### PROBLEMAS POR RESOLVER
#1 En el texto sobre los mini-libros de la Editorial Quimantú, ¿en qué año el padre dejó en herencia sus mini-libros antes de partir a Estados Unidos?
#2 Por favor, copia del texto sobre los mini-libros de la Editorial Quimantú el fragmento que va desde "Pero hubo libros" hasta "Ministerio de Educación.".

Los relatos de las sillas son más precisos que mi recuerdo: uno habla de su libro titulado “La revolución industrial”, otro menciona “Las aventuras de Tom Sawyer” y “Sandokán”; y otro habla de sus ejemplares de educación popular de la desaparecida Editorial Quimantú. Una nueva imagen regresa a mi memoria. Esta vez veo el baño del mismo departamento, un baño mediterráneo, con piso de baldosas negras, tina honda y bidé. En esta imagen entro al baño y veo el bidé lleno de cenizas. Otra vez han estado quemando papeles. Sólo recuerdo esta escena, pero es probable que haya ocurrido varias veces, mientras yo permanecía en la escuela.
Pero hubo libros que mi familia no sacrificó. Mi padre guardó sus mini-libros de la Editorial Quimantú y me los heredó en 1977, antes de partir a Estados Unidos. De esa serie leí “El fantasma de Canterville”, cuando María Graciela Quezada, mi profesora de castellano en el séptimo B, lo pidió como lectura obligatoria el invierno de 1978. De esa misma colección leí “Las aventuras del Salustio y el Trubico (Chascarros)”, las historias de dos entrañables maestros mentirosillos, escritas por Alfonso Alcalde y que no estaban (imposible que estuvieran) en la nómina de lecturas del Ministerio de Educación.
Protegí por años esa colección salvada pro mi padre; la guardé hasta 1989, cuando supe de Lalo Cruz Poblete. Lalo estaba desahuciado, tenía cáncer y su madre, doña Elena Poblete, pedía libros para que su hijo pudiera pensar en otra cosa que no fuera en su muerte. Empaqueté mi colección leída y se los envié con su tía Elba Cruz, a su casa de Linderos. No sé qué fue de aquellos mini-libros después de que enterraron a Lalo, pero hace cinco años pensé que era bueno reconstruir esa herencia paterna y comencé a buscarlos en ferias y tiendas de textos usados. Mi amigo David me iría ayudando en esta obsesión En las caminatas nos fuimos dando cuenta que muchos lectores (como mi padre) se habían aferrado a sus mini-libros y no los habían quemado ni enterrado ni enviado por el tubo de un incinerador. Aparecían fácilmente en cajas y repisas, casi siempre a 500 pesos. Nos fuimos topando con “El hombre del millón”, “Espuma y nada más (cuentos de Colombia)”, “Tom Sawyer detective” (Mark Twain), “Mario el hipnotizador” (Thomas Mann), “Aventuras de un fanfarrón” (William Thackeray), “Reunión” (Julio Cortázar), “Una chica de la calle” (Stephen Crane), “Mister Jara (Gonzalo Drago), “24 horas en la vida de una mujer” (Stefan Zwig), “Banda del pueblo” (José de la Cuadra)... En la tienda de antigüedades Traslapuerta de Valparaíso encontré “Los siete ahorcados” (Leonidas Andreiev) y en una caminata solitaria por la feria de antigüedades de Viña del Mar hallé “Noches blancas” (Fedor Dostoievsky). “El diablo en el cuerpo” (Raymond Radiguet) lo atrapé en un caja de cartón el 5 de febrero del año 2005, en la Feria del Libro Usado de la Universidad Mayor. Quedé tranquila cuando encontré “El fantasma de Cantervillle” y “Las aventuras del Salustio y el Trubico”.

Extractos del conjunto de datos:
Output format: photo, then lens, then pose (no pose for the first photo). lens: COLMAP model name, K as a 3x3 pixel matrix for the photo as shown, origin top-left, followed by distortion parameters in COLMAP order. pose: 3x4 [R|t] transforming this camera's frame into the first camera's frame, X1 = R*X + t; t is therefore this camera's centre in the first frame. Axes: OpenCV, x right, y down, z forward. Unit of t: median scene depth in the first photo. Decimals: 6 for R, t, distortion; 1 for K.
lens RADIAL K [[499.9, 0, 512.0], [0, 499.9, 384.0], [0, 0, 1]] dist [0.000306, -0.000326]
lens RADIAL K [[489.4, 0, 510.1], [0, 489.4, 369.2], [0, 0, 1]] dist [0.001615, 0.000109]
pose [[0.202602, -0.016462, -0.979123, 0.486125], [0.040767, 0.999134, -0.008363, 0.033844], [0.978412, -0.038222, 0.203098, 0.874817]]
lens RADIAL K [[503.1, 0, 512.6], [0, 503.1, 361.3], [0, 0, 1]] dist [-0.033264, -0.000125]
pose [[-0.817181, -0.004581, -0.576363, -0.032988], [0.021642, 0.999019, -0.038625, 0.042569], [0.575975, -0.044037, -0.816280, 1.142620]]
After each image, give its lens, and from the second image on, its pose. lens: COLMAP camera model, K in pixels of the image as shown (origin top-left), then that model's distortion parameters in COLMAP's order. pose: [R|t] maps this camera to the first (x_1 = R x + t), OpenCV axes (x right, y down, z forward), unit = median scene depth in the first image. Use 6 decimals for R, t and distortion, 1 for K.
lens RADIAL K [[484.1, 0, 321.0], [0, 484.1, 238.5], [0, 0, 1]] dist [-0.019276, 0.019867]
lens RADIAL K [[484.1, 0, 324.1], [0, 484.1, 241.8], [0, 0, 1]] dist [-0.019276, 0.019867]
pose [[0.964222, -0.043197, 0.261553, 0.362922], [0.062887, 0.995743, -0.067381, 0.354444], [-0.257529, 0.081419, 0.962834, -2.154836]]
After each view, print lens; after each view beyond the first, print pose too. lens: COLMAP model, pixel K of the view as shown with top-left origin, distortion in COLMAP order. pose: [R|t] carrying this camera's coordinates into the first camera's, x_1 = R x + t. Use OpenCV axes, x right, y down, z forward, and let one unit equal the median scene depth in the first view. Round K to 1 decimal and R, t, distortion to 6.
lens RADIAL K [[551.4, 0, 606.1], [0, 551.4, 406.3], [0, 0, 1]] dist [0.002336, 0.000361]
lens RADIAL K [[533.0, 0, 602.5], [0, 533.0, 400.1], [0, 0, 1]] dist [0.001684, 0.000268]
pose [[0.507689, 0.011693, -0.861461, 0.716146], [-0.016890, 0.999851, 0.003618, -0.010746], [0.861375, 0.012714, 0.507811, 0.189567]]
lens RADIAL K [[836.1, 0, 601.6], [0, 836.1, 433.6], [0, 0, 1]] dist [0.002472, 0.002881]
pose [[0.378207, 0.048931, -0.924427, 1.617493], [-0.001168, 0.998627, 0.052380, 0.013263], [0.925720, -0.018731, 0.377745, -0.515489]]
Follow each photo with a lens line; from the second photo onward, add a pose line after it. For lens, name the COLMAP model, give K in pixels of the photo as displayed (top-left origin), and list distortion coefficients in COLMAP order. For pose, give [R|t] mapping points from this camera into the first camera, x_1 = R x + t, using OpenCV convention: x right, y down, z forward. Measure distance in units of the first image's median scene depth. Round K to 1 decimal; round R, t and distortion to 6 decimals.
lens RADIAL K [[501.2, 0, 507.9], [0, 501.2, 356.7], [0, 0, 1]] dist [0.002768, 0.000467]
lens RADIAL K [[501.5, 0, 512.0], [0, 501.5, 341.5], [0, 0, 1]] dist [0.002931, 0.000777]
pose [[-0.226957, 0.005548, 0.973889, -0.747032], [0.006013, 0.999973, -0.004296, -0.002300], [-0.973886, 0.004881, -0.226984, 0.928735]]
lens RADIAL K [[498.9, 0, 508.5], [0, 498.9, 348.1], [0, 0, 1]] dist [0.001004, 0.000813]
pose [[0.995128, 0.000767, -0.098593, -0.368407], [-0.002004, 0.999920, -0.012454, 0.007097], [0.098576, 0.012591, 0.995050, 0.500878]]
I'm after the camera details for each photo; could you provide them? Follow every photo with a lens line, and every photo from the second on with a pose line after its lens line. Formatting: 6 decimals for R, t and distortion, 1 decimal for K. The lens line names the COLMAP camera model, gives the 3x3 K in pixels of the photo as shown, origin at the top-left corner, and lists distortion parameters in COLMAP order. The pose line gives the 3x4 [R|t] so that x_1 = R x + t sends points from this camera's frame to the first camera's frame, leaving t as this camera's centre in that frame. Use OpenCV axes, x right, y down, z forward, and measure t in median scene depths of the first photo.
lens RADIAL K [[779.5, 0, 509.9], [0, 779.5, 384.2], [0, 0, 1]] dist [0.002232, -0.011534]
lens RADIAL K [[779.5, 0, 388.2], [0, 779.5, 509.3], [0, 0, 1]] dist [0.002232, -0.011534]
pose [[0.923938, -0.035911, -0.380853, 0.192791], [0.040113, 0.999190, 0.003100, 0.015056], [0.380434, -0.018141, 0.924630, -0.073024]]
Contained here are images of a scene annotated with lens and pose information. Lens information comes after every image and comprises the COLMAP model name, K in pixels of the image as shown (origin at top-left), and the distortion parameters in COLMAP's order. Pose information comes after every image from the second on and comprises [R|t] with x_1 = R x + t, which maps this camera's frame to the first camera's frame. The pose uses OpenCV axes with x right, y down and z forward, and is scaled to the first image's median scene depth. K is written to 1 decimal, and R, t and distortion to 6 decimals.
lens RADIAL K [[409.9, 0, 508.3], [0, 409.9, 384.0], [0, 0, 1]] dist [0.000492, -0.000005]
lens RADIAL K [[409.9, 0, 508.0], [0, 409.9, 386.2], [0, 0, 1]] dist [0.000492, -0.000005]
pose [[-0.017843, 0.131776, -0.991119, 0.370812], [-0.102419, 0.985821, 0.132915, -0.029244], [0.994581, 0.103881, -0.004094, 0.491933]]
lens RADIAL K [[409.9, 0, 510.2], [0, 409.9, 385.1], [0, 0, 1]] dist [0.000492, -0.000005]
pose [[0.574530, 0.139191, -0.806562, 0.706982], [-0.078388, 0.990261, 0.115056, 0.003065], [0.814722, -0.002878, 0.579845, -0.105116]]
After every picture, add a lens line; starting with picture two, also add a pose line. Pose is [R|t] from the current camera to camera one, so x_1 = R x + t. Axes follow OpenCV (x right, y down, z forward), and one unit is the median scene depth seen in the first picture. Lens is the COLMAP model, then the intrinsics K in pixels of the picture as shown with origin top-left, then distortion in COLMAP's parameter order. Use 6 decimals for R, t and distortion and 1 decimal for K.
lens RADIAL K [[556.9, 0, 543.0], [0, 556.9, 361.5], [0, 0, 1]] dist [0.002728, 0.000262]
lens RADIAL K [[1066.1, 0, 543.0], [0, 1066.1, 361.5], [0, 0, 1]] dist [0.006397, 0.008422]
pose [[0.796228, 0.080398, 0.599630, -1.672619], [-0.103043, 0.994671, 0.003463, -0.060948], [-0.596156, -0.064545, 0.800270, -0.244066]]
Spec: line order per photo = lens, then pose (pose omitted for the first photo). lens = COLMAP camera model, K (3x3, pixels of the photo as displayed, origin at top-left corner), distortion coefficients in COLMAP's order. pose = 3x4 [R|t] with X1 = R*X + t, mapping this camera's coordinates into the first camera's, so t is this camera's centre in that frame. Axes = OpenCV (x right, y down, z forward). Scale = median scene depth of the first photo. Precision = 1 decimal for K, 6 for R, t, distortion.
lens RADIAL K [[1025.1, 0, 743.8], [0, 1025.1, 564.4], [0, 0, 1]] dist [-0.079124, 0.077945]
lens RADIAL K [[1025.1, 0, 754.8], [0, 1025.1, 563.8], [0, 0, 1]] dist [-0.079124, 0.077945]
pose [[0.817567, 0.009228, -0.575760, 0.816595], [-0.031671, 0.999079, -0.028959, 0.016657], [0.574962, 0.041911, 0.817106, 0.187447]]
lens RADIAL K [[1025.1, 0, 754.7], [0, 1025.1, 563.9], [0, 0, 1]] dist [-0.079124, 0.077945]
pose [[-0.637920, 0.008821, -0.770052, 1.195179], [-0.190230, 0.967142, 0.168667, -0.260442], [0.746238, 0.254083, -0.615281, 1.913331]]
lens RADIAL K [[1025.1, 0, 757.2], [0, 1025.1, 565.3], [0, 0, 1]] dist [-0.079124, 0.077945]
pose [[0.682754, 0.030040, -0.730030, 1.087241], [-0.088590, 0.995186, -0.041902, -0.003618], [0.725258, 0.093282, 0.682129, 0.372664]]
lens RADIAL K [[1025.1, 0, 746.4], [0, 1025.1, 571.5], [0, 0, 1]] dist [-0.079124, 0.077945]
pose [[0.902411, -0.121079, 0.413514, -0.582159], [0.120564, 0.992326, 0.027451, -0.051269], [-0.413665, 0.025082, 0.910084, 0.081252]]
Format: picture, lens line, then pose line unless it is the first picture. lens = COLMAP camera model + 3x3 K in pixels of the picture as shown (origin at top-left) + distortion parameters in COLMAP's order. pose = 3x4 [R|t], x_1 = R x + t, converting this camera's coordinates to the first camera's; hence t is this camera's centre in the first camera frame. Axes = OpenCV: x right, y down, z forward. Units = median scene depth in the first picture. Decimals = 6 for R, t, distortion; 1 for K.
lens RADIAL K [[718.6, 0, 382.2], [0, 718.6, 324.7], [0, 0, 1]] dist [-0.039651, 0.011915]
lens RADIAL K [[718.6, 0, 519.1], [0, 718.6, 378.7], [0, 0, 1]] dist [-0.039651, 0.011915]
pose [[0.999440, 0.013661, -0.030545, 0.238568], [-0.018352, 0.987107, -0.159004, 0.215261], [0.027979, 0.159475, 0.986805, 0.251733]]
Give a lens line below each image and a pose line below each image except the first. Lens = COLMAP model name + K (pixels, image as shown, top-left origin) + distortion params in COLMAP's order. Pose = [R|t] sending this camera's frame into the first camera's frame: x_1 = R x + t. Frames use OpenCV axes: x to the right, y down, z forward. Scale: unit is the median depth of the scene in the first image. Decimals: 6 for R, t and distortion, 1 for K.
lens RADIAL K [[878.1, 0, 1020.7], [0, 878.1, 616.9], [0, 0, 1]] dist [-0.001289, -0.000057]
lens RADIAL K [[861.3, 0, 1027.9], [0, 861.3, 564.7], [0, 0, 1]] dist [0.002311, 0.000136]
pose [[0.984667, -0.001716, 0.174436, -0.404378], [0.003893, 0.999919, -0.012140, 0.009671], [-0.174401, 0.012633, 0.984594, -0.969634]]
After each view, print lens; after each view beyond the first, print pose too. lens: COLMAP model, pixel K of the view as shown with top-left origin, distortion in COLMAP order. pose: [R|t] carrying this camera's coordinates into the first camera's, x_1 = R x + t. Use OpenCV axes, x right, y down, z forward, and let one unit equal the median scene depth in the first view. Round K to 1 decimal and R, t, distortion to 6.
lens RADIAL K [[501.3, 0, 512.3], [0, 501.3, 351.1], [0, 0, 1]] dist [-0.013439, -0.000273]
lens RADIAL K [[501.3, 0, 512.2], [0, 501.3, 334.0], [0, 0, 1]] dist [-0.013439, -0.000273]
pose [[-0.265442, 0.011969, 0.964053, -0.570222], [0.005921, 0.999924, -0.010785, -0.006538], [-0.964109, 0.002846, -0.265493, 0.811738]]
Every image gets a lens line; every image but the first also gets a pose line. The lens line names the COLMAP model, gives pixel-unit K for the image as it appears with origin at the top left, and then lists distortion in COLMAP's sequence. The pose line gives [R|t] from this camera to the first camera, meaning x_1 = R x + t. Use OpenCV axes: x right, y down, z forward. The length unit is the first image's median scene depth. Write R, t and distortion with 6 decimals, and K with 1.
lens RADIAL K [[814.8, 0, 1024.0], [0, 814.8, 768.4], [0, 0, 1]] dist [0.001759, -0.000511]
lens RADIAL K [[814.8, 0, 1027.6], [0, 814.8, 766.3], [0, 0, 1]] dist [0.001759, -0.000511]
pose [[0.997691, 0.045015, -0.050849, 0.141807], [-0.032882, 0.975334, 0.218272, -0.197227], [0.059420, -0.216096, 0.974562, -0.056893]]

### RESULTADOS ESPERADOS
#1 En 1977.

#2
Pero hubo libros que mi familia no sacrificó. Mi padre guardó sus mini-libros de la Editorial Quimantú y me los heredó en 1977, antes de partir a Estados Unidos. De esa serie leí “El fantasma de Canterville”, cuando María Graciela Quezada, mi profesora de castellano en el séptimo B, lo pidió como lectura obligatoria el invierno de 1978. De esa misma colección leí “Las aventuras del Salustio y el Trubico (Chascarros)”, las historias de dos entrañables maestros mentirosillos, escritas por Alfonso Alcalde y que no estaban (imposible que estuvieran) en la nómina de lecturas del Ministerio de Educación.